**Data provided**
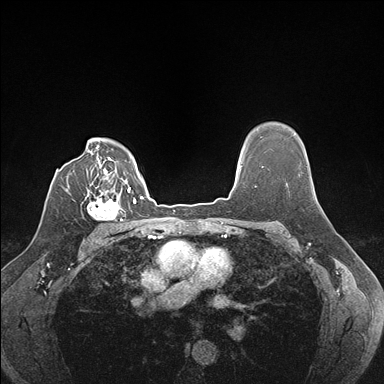
Breast MRI (dynamic contrast-enhanced), one axial slice. Slice 124 of 176 in the series (ordered by position). Dynamic contrast-enhanced series, time point 2 of 7 at this slice position (early post-contrast). 1.5 T. TE 1.5 ms, TR 4.1 ms. 384 × 384 image matrix, field of view 320 × 320 mm. Female patient.
Structures marked on this image (semi-automatic segmentation, software-assisted and operator-edited):
- enhancing-tissue mask used for the functional tumour volume (all voxels passing the contrast-enhancement thresholds inside the analysis volume; usually the tumour): bounding box <87,187,129,221> (left, top, right, bottom; pixels)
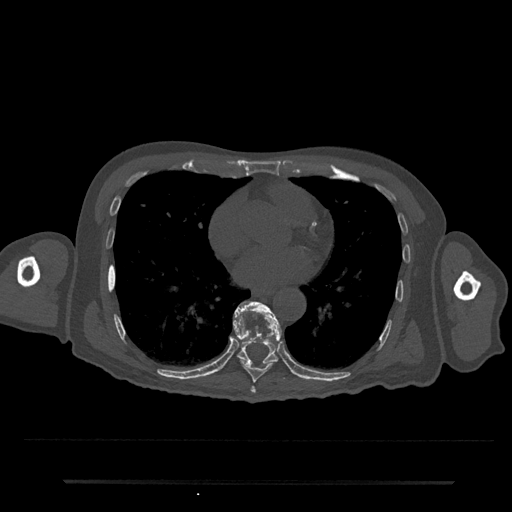
CT including the spine, one axial slice. Slice 398 of 797 in the series (ordered by position). 120 kVp. Bone window (W 1800 / L 400 HU). 0.5 mm slice thickness. 512 × 512 image matrix, field of view 427 × 427 mm. Male patient, age 74 years. Case-level facts recorded for this patient, not image findings: primary cancer: prostate.
Outlined on this slice (semi-automatic segmentation, software-assisted and operator-edited):
- T7 vertebra: bounding box <250,387,256,394> (left, top, right, bottom; pixels)
- T8 vertebra: <234,320,277,383>
- T9 vertebra: <233,301,282,364>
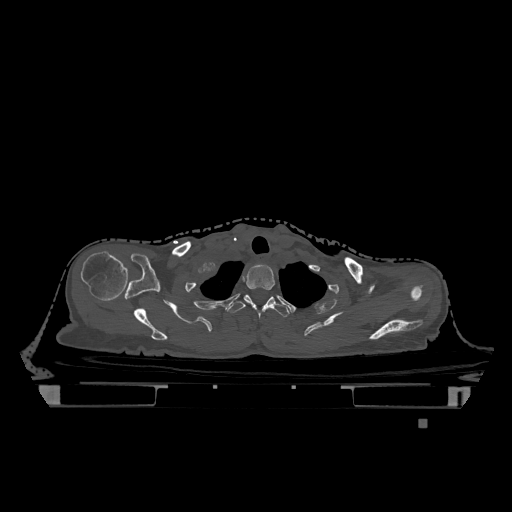
CT including the spine, one axial slice; slice 980 of 1317 in the series (ordered by position); bone window (W 1800 / L 400 HU); 0.5 mm slice thickness; 512 × 512 image matrix. Patient: female, 74 years. From the clinical record (not read from this slice): primary cancer: lung.
Structures marked on this image (semi-automatic segmentation, software-assisted and operator-edited):
- T1 vertebra: bounding box (x1, y1, x2, y2) in pixels: (244, 265, 275, 304)
- T2 vertebra: (227, 294, 290, 318)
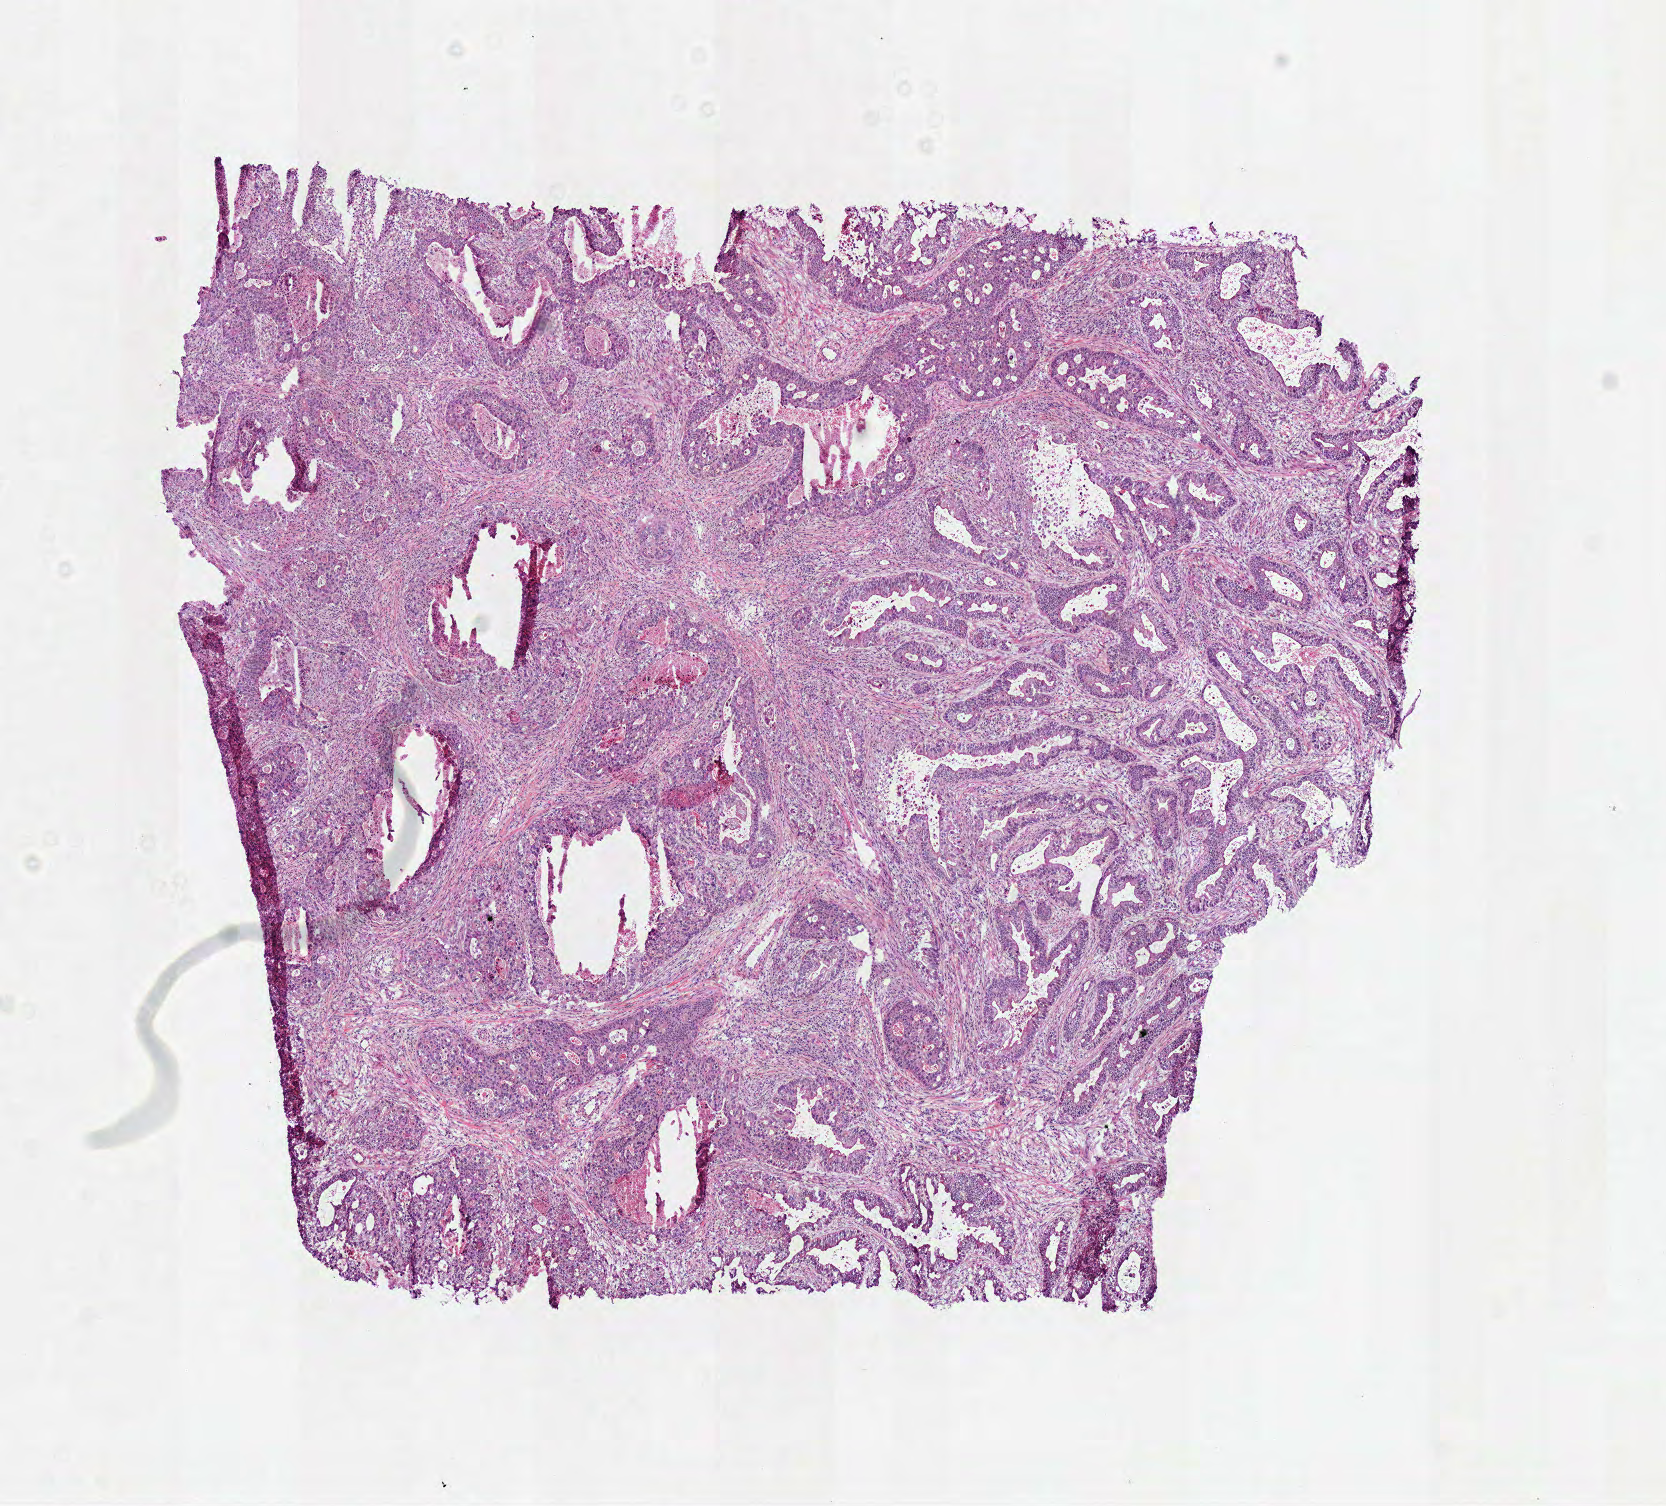
Whole-slide histology image, H&E, a low-resolution overview of the entire scanned area, about 6.6 x 5.9 mm (from a 40x scan). Frozen section. Primary tumour sample from the stomach. Patient: female, age at initial diagnosis 70 years. Histologic grade: G2 (moderately differentiated). Pathologist review of this section (percent, as recorded): tumour cells 70%, tumour nuclei 55%, normal cells 0%, stromal cells 20%, necrosis 10%.
AJCC pathologic stage: IIB (7th edition). Lymph nodes positive (case pathology): 5 of 19 examined. Histologic diagnosis: Tubular adenocarcinoma.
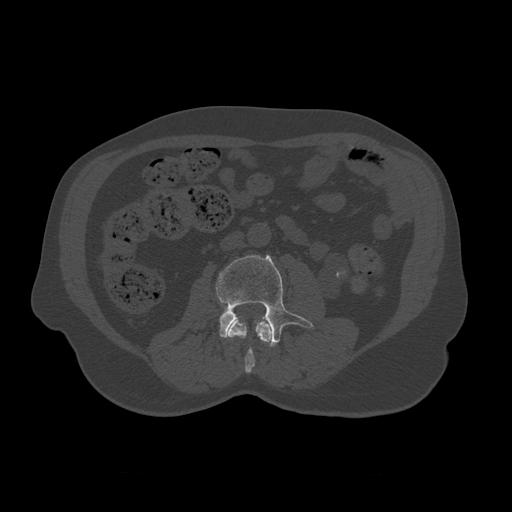
CT including the spine, one axial slice. Position 312 of 450 along the scan axis. Reconstruction kernel STANDARD. 120 kVp. Bone window (W 1800 / L 400 HU). 512 × 512 image matrix, field of view 405 × 405 mm. Patient age 75 years. From the clinical record (not read from this slice): primary cancer: prostate.
Outlined on this slice (semi-automatic segmentation, software-assisted and operator-edited):
- L2 vertebra: bounding box (x1, y1, x2, y2) in pixels: (227, 317, 273, 374)
- L3 vertebra: (216, 255, 314, 348)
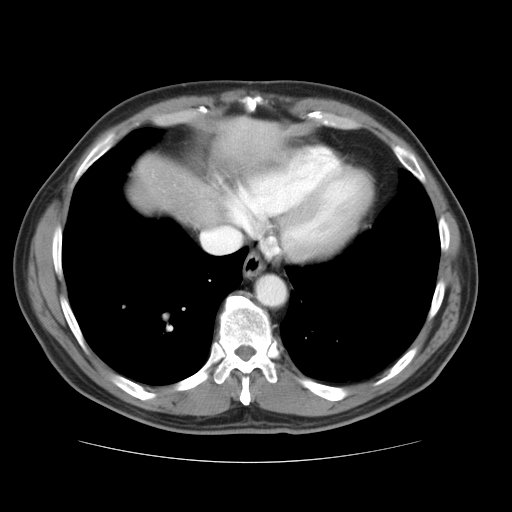
Contrast-enhanced abdominal CT, one axial slice; slice 34 of 37 in the series (ordered by position); 120 kVp; soft-tissue window (W 400 / L 40 HU); 5 mm slice thickness; 512 × 512 image matrix, field of view 374 × 374 mm. Case-level facts recorded for this patient, not image findings: patient: male, age 54 years at operation; diagnosis: colorectal cancer liver metastases, imaged before liver resection; multiple liver metastases: yes; largest metastasis: 1.6 cm.
Annotated regions visible in this slice (expert manual segmentation):
- liver: bounding box <131,120,281,230> (left, top, right, bottom; pixels)
- planned liver remnant (the part of the liver to remain after resection): <138,122,281,230>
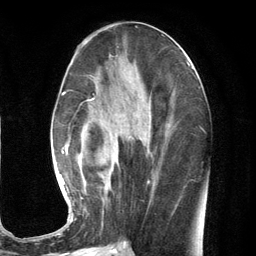
Breast MRI (dynamic contrast-enhanced), one axial slice. Position 56 of 134 along the scan axis. Cropped to one breast. Dynamic contrast-enhanced series, time point 2 of 7 at this slice position (early post-contrast). 3 T. TE 2.8 ms, TR 7.3 ms. 1.2 mm slice thickness. 256 × 256 image matrix, field of view 180 × 180 mm. Female patient.
Annotated regions visible in this slice (semi-automatically segmented with operator editing):
- enhancing-tissue mask used for the functional tumour volume (all voxels passing the contrast-enhancement thresholds inside the analysis volume; usually the tumour): box from (x=60, y=91) to (x=169, y=223) px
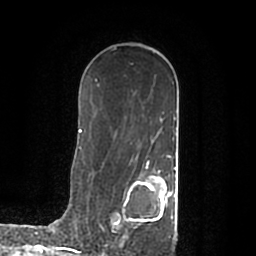
Breast MRI (dynamic contrast-enhanced), one axial slice. Slice 124 of 200 in the series (ordered by position). Cropped to one breast. Dynamic contrast-enhanced series, time point 2 of 7 at this slice position (early post-contrast). 1.5 T. TE 2.2 ms, TR 4.6 ms. 0.8 mm slice thickness. 256 × 256 image matrix. Female patient.
Annotated regions visible in this slice (semi-automatic segmentation, software-assisted and operator-edited):
- enhancing-tissue mask used for the functional tumour volume (all voxels passing the contrast-enhancement thresholds inside the analysis volume; usually the tumour): bounding box <121,168,177,245> (left, top, right, bottom; pixels)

**What you have to do**
Copy the records exactly, minus any pictures.

**Answer for the task**
Breast MRI (dynamic contrast-enhanced), one axial slice. Slice 124 of 176 in the series (ordered by position). Dynamic contrast-enhanced series, time point 2 of 7 at this slice position (early post-contrast). 1.5 T. TE 1.5 ms, TR 4.1 ms. 384 × 384 image matrix, field of view 320 × 320 mm. Female patient.
Structures marked on this image (semi-automatic segmentation, software-assisted and operator-edited):
- enhancing-tissue mask used for the functional tumour volume (all voxels passing the contrast-enhancement thresholds inside the analysis volume; usually the tumour): bounding box <87,187,129,221> (left, top, right, bottom; pixels)
CT including the spine, one axial slice. Slice 398 of 797 in the series (ordered by position). 120 kVp. Bone window (W 1800 / L 400 HU). 0.5 mm slice thickness. 512 × 512 image matrix, field of view 427 × 427 mm. Male patient, age 74 years. Case-level facts recorded for this patient, not image findings: primary cancer: prostate.
Outlined on this slice (semi-automatic segmentation, software-assisted and operator-edited):
- T7 vertebra: bounding box <250,387,256,394> (left, top, right, bottom; pixels)
- T8 vertebra: <234,320,277,383>
- T9 vertebra: <233,301,282,364>
CT including the spine, one axial slice; slice 980 of 1317 in the series (ordered by position); bone window (W 1800 / L 400 HU); 0.5 mm slice thickness; 512 × 512 image matrix. Patient: female, 74 years. From the clinical record (not read from this slice): primary cancer: lung.
Structures marked on this image (semi-automatic segmentation, software-assisted and operator-edited):
- T1 vertebra: bounding box (x1, y1, x2, y2) in pixels: (244, 265, 275, 304)
- T2 vertebra: (227, 294, 290, 318)
Whole-slide histology image, H&E, a low-resolution overview of the entire scanned area, about 6.6 x 5.9 mm (from a 40x scan). Frozen section. Primary tumour sample from the stomach. Patient: female, age at initial diagnosis 70 years. Histologic grade: G2 (moderately differentiated). Pathologist review of this section (percent, as recorded): tumour cells 70%, tumour nuclei 55%, normal cells 0%, stromal cells 20%, necrosis 10%.
AJCC pathologic stage: IIB (7th edition). Lymph nodes positive (case pathology): 5 of 19 examined. Histologic diagnosis: Tubular adenocarcinoma.
CT including the spine, one axial slice. Position 312 of 450 along the scan axis. Reconstruction kernel STANDARD. 120 kVp. Bone window (W 1800 / L 400 HU). 512 × 512 image matrix, field of view 405 × 405 mm. Patient age 75 years. From the clinical record (not read from this slice): primary cancer: prostate.
Outlined on this slice (semi-automatic segmentation, software-assisted and operator-edited):
- L2 vertebra: bounding box (x1, y1, x2, y2) in pixels: (227, 317, 273, 374)
- L3 vertebra: (216, 255, 314, 348)
Contrast-enhanced abdominal CT, one axial slice; slice 34 of 37 in the series (ordered by position); 120 kVp; soft-tissue window (W 400 / L 40 HU); 5 mm slice thickness; 512 × 512 image matrix, field of view 374 × 374 mm. Case-level facts recorded for this patient, not image findings: patient: male, age 54 years at operation; diagnosis: colorectal cancer liver metastases, imaged before liver resection; multiple liver metastases: yes; largest metastasis: 1.6 cm.
Annotated regions visible in this slice (expert manual segmentation):
- liver: bounding box <131,120,281,230> (left, top, right, bottom; pixels)
- planned liver remnant (the part of the liver to remain after resection): <138,122,281,230>
Breast MRI (dynamic contrast-enhanced), one axial slice. Position 56 of 134 along the scan axis. Cropped to one breast. Dynamic contrast-enhanced series, time point 2 of 7 at this slice position (early post-contrast). 3 T. TE 2.8 ms, TR 7.3 ms. 1.2 mm slice thickness. 256 × 256 image matrix, field of view 180 × 180 mm. Female patient.
Annotated regions visible in this slice (semi-automatically segmented with operator editing):
- enhancing-tissue mask used for the functional tumour volume (all voxels passing the contrast-enhancement thresholds inside the analysis volume; usually the tumour): box from (x=60, y=91) to (x=169, y=223) px
Breast MRI (dynamic contrast-enhanced), one axial slice. Slice 124 of 200 in the series (ordered by position). Cropped to one breast. Dynamic contrast-enhanced series, time point 2 of 7 at this slice position (early post-contrast). 1.5 T. TE 2.2 ms, TR 4.6 ms. 0.8 mm slice thickness. 256 × 256 image matrix. Female patient.
Annotated regions visible in this slice (semi-automatic segmentation, software-assisted and operator-edited):
- enhancing-tissue mask used for the functional tumour volume (all voxels passing the contrast-enhancement thresholds inside the analysis volume; usually the tumour): bounding box <121,168,177,245> (left, top, right, bottom; pixels)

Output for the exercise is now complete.